# TYCO turbo train engine problem:



## MCD4x4 (Dec 28, 2004)

Hi Guys,

I'm new to this forum. I didn't see an engine section so I figured that I would try here. I bought this train off e-bay  http://cgi.ebay.com/ws/eBayISAPI.dll?ViewItem&rd=1&item=5941898708&ssPageName=STRK:MEWN:IT Problem is, one runs fine and the other won't run at all. If I take the body off and raise the rear wheels a bit it will turn at a low rev. Any idea what wears on these? I compared it to another one we have and I see no difference.  http://cgi.ebay.com/ws/eBayISAPI.dll?ViewItem&rd=1&item=5941899188&ssPageName=STRK:MEWN:IT  Thanks.

Brian NY


----------



## noddaz (Aug 6, 1999)

I don't know about yours, but I have one with a bad armature...
No big deal. It happens. Or your brushes could be bad.
One day I will get off my lazy butt and replace the bad parts from a spare doaner car... You can't just replace the chassis because it is different than a regular Tyco chassis...
Scott


----------



## MCD4x4 (Dec 28, 2004)

Are the brushes available, I never noticed them on e-bay? Thanks.

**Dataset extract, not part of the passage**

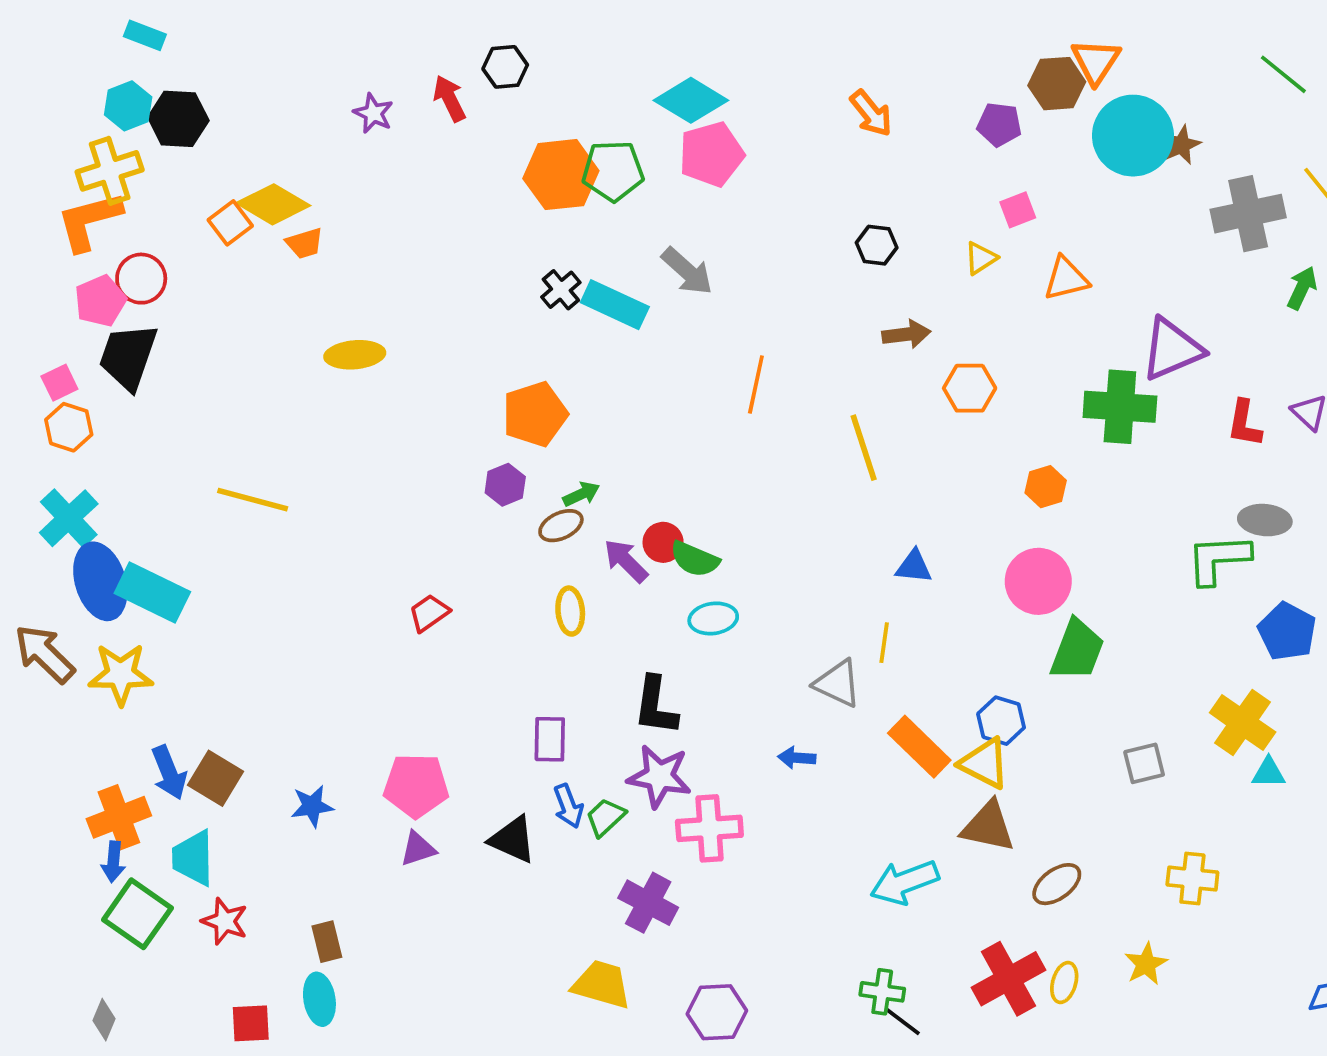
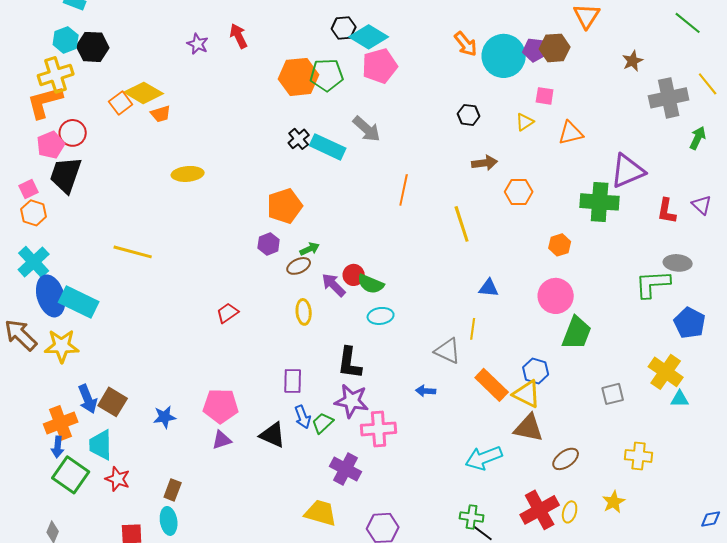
black hexagon: (505, 67) -> (344, 28), moved
brown hexagon: (1057, 84) -> (555, 48), moved
cyan circle: (1133, 136) -> (504, 56), moved
pink square: (1018, 210) -> (545, 96), turned 30
brown rectangle: (327, 942) -> (173, 490), turned 35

I just swapped out the motor from a regular chassis in to the Turbo Train chassis. The train runs fine now but I want to fix the dead vett now.lol I see the pick up shoes are a bit different too.

MCD4x4 NY


----------



## 22tall (Jul 28, 2002)

Hi Brian, first I would check for friction. Do the rear wheels on the bad one turn as freely as the good one when you do it by hand? Check to see if the commutator is clean. Check the brushes. An ohm meter can be used to check the arm.

If you have another Tyco X2 try switching parts.

Good luck


----------



## doctorslotcar (Jul 25, 2004)

yes, armatuer problem fer-sher if all other contacts have been cleaned.I get junk cars often and first spray the motor with an electrical contact cleaner, blowing out with compresed air and using a spare power pak to run engine in both directions in short intervals and alot of times they really come to life.


----------



## MCD4x4 (Dec 28, 2004)

The friction is the same in both so I have the contact cleaner. I'll give that a shot.


----------